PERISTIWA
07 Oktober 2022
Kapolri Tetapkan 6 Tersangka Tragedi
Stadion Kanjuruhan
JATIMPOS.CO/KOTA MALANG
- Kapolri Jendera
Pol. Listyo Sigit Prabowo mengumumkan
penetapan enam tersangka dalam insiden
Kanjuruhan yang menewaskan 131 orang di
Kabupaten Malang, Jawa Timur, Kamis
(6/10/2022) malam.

===

Copy out the records above line for line, keeping every word, number, and punctuation mark unchanged.

▸ **SOLUTION TO THIS PROBLEM**
PERISTIWA
07 Oktober 2022
Kapolri Tetapkan 6 Tersangka Tragedi
Stadion Kanjuruhan
JATIMPOS.CO/KOTA MALANG
- Kapolri Jendera
Pol. Listyo Sigit Prabowo mengumumkan
penetapan enam tersangka dalam insiden
Kanjuruhan yang menewaskan 131 orang di
Kabupaten Malang, Jawa Timur, Kamis
(6/10/2022) malam.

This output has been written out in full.